== Texto fornecido

A Juíza de Direito Gabriela Dantas Bobsin, em regime de plantão na noite desde domingo (30/7/2023), suspendeu de forma imediata as obras em execução no Parque da Harmonia em Porto Alegre. As obras estão sendo realizadas pela GAM3 Parks com todo o apoio da Prefeitura Municipal, inclusive da Secretaria do Meio Ambiente, Urbanismo e Sustentabilidade.
O Município deverá recorrer à Presidente do Tribunal de Justiça solicitando que suspenda a execução liminar alegando falsamente “grave lesão à ordem, à saúde, à segurança e à economia públicas” (art. 15 da Lei 12016/2009) ou entrar com algum outro tipo de recurso. A Presidente do TJRS, Desembargadora Iris Helena Medeiros Nogueira, poderá negar a solicitação.
O Ministério Público Estadual instaurou recentemente um inquérito civil público para investigar as diversas denúncias sobre a devastação no local mas avaliou que não era o caso de solicitar imediatamente a suspensão das obras. Ver em AgirAzul.com.
A Prefeitura Municipal confirmou em nota que irá recorrer da decisão. Juridicamente, poderá ser proposto alguma medida perante ao Tribunal de Justiça ou mesmo um pedido de reconsideração da decisão encaminhado à própria magistrada que determinou a suspensão das obras. Na nota, a Prefeitura chama a devastação realizada na área como “obras de revitalização”.
Abaixo a íntegra da decisão da magistrada Gabriela e links para mais informações:
Poder Judiciário
Tribunal de Justiça do Estado do Rio Grande do Sul
10ª Vara da Fazenda Pública do Foro Central da Comarca de Porto Alegre
Rua Manoelito de Ornelas, 50 – Bairro: Praia de Belas – CEP: 90110230 – Fone: (51) 3210-6500 – Email: frpoacent10vfaz@tjrs.jus.br
AÇÃO POPULAR Nº 5145927-44.2023.8.21.0001/RS
- AUTOR: VERA MOEMA BEHS
- AUTOR: MONTSERRAT ANTONIO DE VASCONCELLOS MARTINS
- AUTOR: MARCELO SGARBOSSA
- AUTOR: LIGIA MARIA DE FARIA MIRANDA
- AUTOR: KARIN POTTER
- AUTOR: JOAO TELMO DE OLIVEIRA FILHO
- AUTOR: JEFFERSON MAGUETA TREVISAN
- AUTOR: HELENA BARRETO DOS SANTOS
- AUTOR: GUILHERME VALLS DARISBO
- AUTOR: ALDA TEREZINHA LOPES MILLER
- RÉU: MUNICÍPIO DE PORTO ALEGRE
- RÉU: GAM3 PARKS SPE S.A.

====
== Material

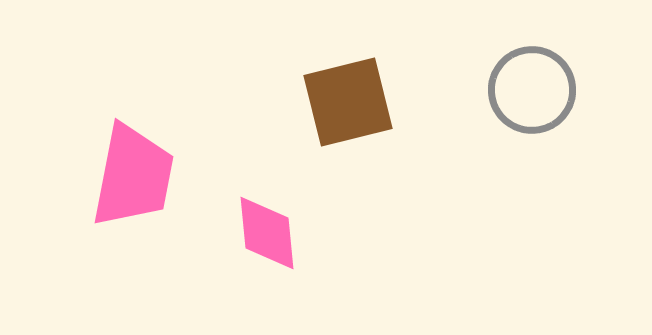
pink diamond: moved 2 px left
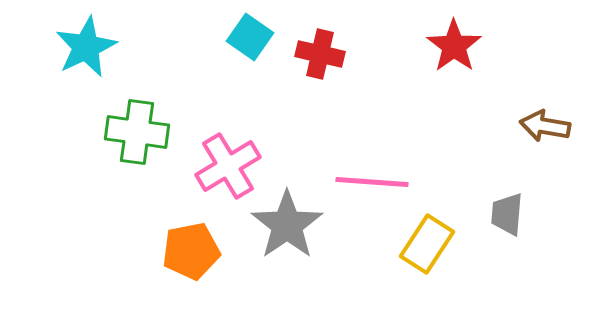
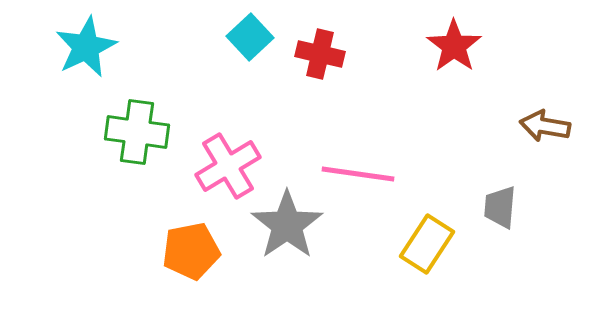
cyan square: rotated 12 degrees clockwise
pink line: moved 14 px left, 8 px up; rotated 4 degrees clockwise
gray trapezoid: moved 7 px left, 7 px up
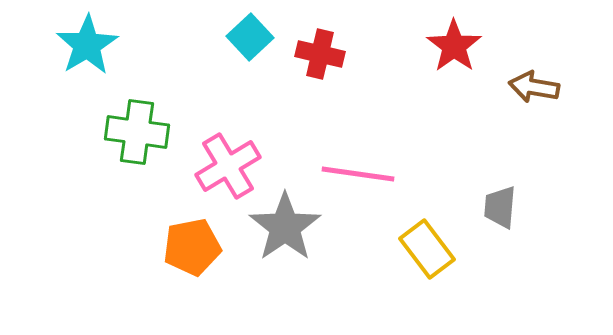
cyan star: moved 1 px right, 2 px up; rotated 6 degrees counterclockwise
brown arrow: moved 11 px left, 39 px up
gray star: moved 2 px left, 2 px down
yellow rectangle: moved 5 px down; rotated 70 degrees counterclockwise
orange pentagon: moved 1 px right, 4 px up
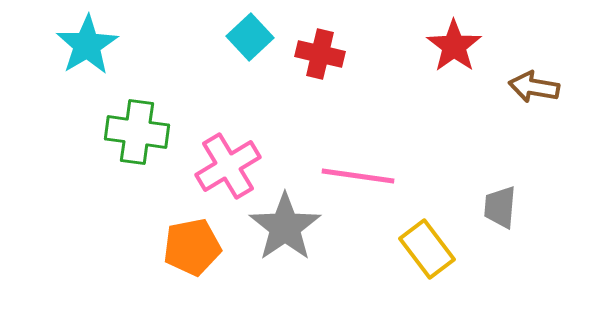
pink line: moved 2 px down
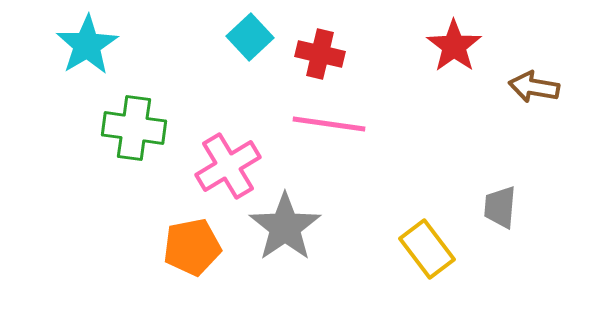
green cross: moved 3 px left, 4 px up
pink line: moved 29 px left, 52 px up
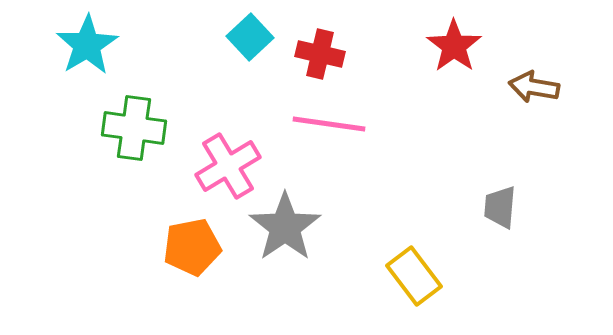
yellow rectangle: moved 13 px left, 27 px down
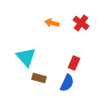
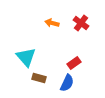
red rectangle: rotated 32 degrees clockwise
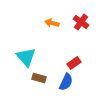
red cross: moved 1 px up
blue semicircle: moved 1 px left, 1 px up
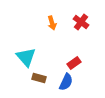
orange arrow: rotated 120 degrees counterclockwise
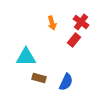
cyan triangle: rotated 50 degrees counterclockwise
red rectangle: moved 23 px up; rotated 16 degrees counterclockwise
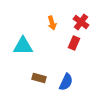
red rectangle: moved 3 px down; rotated 16 degrees counterclockwise
cyan triangle: moved 3 px left, 11 px up
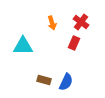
brown rectangle: moved 5 px right, 2 px down
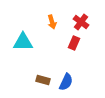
orange arrow: moved 1 px up
cyan triangle: moved 4 px up
brown rectangle: moved 1 px left
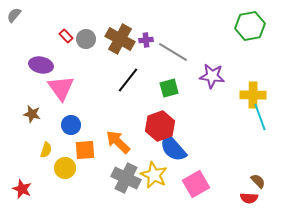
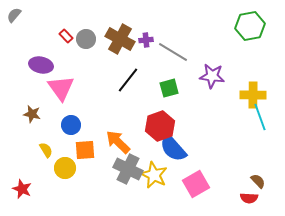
yellow semicircle: rotated 49 degrees counterclockwise
gray cross: moved 2 px right, 9 px up
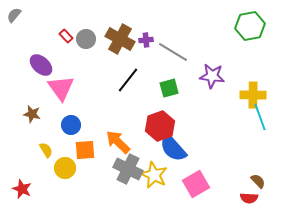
purple ellipse: rotated 30 degrees clockwise
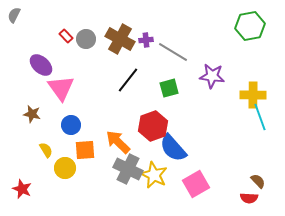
gray semicircle: rotated 14 degrees counterclockwise
red hexagon: moved 7 px left
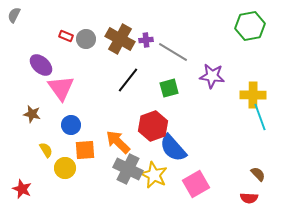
red rectangle: rotated 24 degrees counterclockwise
brown semicircle: moved 7 px up
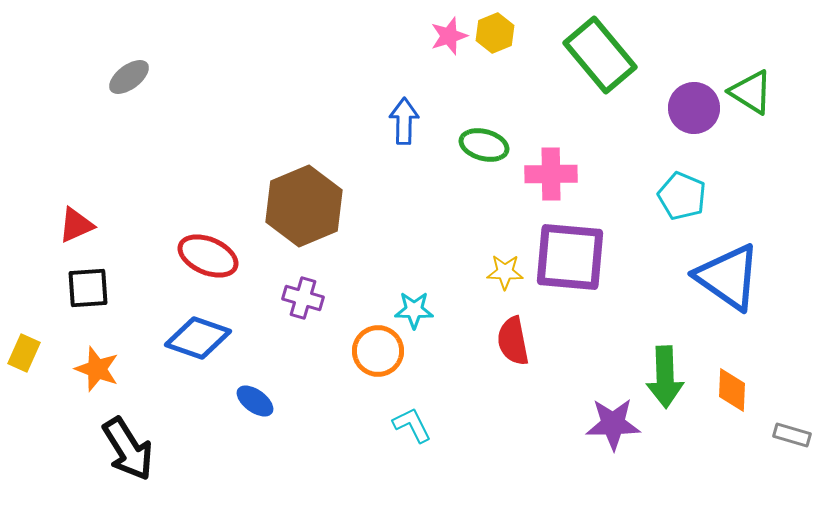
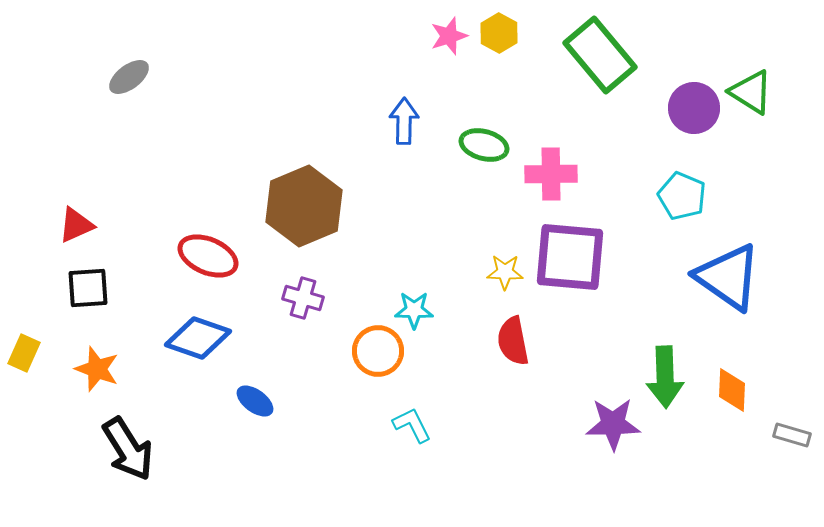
yellow hexagon: moved 4 px right; rotated 9 degrees counterclockwise
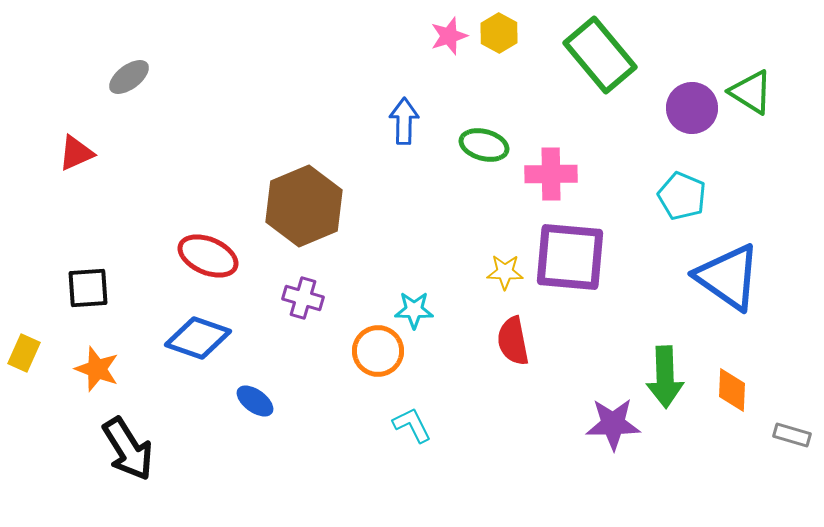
purple circle: moved 2 px left
red triangle: moved 72 px up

====

Tarefas solicitadas:
**A)** De acordo com a notícia sobre o Parque da Harmonia, qual empresa está realizando as obras no parque?
**B)** Copie da notícia sobre o Parque da Harmonia o trecho que vai de “A Juíza de Direito” até “Urbanismo e Sustentabilidade.”, inclusive.
**C)** Continue a notícia sobre o Parque da Harmonia a partir do ponto em que ela termina.

Respostas das tarefas:
**A)** A GAM3 Parks.

**B)**
A Juíza de Direito Gabriela Dantas Bobsin, em regime de plantão na noite desde domingo (30/7/2023), suspendeu de forma imediata as obras em execução no Parque da Harmonia em Porto Alegre. As obras estão sendo realizadas pela GAM3 Parks com todo o apoio da Prefeitura Municipal, inclusive da Secretaria do Meio Ambiente, Urbanismo e Sustentabilidade.

**C)**
DESPACHO/OFÍCIO
Vistos.
Trata-se de ação popular ajuizada por VERA MOEMA BEHS, MONTSERRAT ANTÔNIO DE VASCONCELLOS MARTINS, MARCELO SGARBOSSA, LÍGIA MARIA DE FARIA MIRANDA, KARIN POTTER, JOÃO TELMO DE OLIVEIRA FILHO, JEFFERSON MAGUETA TREVISAN, HELENA BARRETO DOS SANTOS, GUILHERME VALLS DARISBO e ALDA TEREZINHA LOPES MILLER emface do MUNICÍPIO DE PORTO ALEGRE e de GAM3 PARKS SPE S.A. Em síntese, sustentam a ocorrência de diversos danos ambientais, paisagísticos e ao patrimônio cultural perpetrados pela concessionária ré no Parque Harmonia, bem como a omissão do Município de Porto Alegre em fiscalizar. Alegam que as obras realizadas no local extrapolam o Estudo de Viabilidade Urbanística (EVU) aprovado pelo Conselho Municipal de Desenvolvimento Urbano Ambiental (CMDUA). Requerem, liminarmente, a suspensão das obras em andamento no Parque Harmonia e, ao final, a condenação dos demandados em repor as árvores ilegalmente retiradas através do transplante de árvores adultas para os mesmos locais, bem como outras medidas que reponham a flora local (evento 1, INIC1). Acostados documentos.
Eis o sucinto relatório.
Os autores comprovaram a legitimidade para a propositura da ação constitucional (at. 1º, par. 3º, da Lei nº 4.717/65).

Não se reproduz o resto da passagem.